1. Stick it out. Tracy Kerrins is Wells Fargo’s head of technology, a position equivalent to chief information officer. One of the only women at a large American bank with this role, Kerrins knows that roadblocks are a part of the journey that you should anticipate and plan for.

“Stick to your goals, even when obstacles emerge, and rely on those who are truly invested in your success,” she says.

This focus on preparedness keeps Kerrins on her toes in a rapidly evolving technological landscape. Recently, she and her team implemented a number of personalization technology solutions that are improving the banking experience, including beefing up fraud detection and delivering a virtual assistant to customers.

2. Stay curious. Transforming the banking industry is fundamental to Kristy Fercho’s role at Wells Fargo as head of diverse segments, representation, and inclusion. Her motto amounts to “The 3 B’s,” which include, “Be excellent at your job. Be curious. And most importantly: Be your authentic self.”

This attitude is valued at a time when Wells Fargo continues to commit to its diversity, equity and inclusion programs both inside the company and in communities where they operate.

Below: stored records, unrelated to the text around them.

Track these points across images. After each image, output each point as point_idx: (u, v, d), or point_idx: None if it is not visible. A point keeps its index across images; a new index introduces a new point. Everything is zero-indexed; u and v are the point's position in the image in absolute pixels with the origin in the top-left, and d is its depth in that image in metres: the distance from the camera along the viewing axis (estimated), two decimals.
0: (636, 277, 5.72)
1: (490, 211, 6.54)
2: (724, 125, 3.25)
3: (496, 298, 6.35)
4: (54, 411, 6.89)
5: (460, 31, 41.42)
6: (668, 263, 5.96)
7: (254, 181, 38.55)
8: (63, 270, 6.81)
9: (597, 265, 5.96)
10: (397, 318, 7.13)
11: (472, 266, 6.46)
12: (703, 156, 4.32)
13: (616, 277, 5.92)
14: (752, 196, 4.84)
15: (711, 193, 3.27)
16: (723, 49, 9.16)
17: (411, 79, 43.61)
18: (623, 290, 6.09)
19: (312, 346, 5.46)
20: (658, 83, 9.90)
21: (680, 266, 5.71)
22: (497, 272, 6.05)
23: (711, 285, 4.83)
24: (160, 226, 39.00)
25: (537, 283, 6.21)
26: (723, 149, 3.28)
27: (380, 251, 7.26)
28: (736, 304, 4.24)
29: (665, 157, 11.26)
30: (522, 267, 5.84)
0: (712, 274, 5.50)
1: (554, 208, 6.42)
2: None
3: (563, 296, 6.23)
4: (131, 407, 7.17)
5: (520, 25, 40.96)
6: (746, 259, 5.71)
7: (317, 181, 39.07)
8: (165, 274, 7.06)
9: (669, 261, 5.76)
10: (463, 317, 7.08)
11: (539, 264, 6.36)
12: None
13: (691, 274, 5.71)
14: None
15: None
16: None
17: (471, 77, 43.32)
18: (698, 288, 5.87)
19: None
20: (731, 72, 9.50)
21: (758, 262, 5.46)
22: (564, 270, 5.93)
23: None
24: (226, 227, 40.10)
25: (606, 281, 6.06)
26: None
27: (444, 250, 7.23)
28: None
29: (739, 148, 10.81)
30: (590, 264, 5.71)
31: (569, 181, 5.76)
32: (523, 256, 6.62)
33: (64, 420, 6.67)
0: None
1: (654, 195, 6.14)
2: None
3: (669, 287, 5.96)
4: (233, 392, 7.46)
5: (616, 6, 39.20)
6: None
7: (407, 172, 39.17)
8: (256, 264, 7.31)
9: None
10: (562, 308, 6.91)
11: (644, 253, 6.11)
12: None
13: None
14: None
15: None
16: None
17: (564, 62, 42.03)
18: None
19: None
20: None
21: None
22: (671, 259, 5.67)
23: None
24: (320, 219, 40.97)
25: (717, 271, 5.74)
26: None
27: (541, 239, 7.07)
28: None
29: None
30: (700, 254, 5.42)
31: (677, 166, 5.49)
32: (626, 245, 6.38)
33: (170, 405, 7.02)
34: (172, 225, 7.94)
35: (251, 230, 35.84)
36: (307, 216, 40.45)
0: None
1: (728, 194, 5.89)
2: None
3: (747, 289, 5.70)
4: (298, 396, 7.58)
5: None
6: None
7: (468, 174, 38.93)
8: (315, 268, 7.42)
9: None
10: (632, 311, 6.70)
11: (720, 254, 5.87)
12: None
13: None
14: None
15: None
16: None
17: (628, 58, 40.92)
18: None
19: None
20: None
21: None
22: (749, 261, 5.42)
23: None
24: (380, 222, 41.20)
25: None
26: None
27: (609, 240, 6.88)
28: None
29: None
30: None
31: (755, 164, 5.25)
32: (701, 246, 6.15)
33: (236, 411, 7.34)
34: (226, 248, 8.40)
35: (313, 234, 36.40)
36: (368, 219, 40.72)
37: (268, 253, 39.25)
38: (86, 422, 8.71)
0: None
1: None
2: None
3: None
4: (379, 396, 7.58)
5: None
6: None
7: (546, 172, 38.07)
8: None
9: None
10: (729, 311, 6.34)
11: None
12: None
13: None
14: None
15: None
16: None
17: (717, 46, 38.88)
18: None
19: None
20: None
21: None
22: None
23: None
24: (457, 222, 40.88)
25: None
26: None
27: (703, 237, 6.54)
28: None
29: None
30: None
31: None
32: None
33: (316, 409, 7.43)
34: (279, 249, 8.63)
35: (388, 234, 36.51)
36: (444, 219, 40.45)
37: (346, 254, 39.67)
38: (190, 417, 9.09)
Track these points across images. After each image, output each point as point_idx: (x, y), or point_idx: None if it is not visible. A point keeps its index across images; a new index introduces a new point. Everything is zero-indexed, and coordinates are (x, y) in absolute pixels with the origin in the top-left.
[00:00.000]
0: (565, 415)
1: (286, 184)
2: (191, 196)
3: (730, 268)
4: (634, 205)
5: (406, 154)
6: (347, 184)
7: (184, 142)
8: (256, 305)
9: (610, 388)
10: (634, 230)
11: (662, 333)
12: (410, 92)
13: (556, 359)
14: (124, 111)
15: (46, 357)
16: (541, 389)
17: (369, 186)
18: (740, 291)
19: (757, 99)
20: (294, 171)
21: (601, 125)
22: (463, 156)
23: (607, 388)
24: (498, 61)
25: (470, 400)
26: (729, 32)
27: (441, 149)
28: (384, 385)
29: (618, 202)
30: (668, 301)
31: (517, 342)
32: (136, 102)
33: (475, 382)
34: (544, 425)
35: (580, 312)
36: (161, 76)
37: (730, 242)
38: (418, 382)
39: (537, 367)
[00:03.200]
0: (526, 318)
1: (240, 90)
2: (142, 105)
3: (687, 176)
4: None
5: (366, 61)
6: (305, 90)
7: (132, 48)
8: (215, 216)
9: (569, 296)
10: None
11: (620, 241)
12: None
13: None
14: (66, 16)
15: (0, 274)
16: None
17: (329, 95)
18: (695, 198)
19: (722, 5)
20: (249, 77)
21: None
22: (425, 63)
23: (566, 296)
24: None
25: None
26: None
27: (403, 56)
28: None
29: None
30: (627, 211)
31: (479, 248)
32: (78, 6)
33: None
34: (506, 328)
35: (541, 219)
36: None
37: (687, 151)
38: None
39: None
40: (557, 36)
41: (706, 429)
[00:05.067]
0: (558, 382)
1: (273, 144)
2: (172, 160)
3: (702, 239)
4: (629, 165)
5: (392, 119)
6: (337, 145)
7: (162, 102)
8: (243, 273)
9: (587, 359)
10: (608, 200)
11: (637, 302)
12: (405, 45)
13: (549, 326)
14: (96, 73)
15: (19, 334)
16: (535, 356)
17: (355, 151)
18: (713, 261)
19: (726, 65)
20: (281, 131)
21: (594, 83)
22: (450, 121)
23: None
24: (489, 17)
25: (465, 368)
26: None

READ MORE: Human rights leader shares empowering advice

3. Uplift others. For Ellen Patterson, general counsel for Wells Fargo, her own success is a reflection of the diligence and hard work of the team of over 1,200 attorneys and legal professionals she leads. She views every experience as an opportunity to learn from others and to teach others, regardless of seniority, and she values coming together as a team to put forth the strongest work product. That’s why she advises: “Be great at what you’re doing, and actively look for ways to be helpful to those around you. That applies in the early days and later on as well.”

4. Solve problems. Given her educational background, it’s no surprise that Tanya Sanders, head of Wells Fargo’s auto division, has confidence that solutions to most problems are just waiting to be discovered. Not only is she a banker looking to simplify the process for consumers to obtain auto loans and vehicles, she’s also a mechanical engineer who believes, “There is incredible power in forging new and inclusive solutions.” She advises future leaders to “Find ways to collaborate with professional and community colleagues to develop solutions that expand economic and social benefits for everyone.”

5. Communicate effectively. Kara McShane, head of Wells Fargo’s commercial real estate division, believes strong communications are a critical component of business acumen. Her advice is to, “Learn how to communicate clearly, concisely and confidently in order to be effective. Be direct but diplomatic. How you say it is as important as what you say.”

Whether you’re in school, recently graduated or in the middle of your career, applying the tried-and-true lessons of successful women leaders can help you meet challenges head on and make a bigger impact.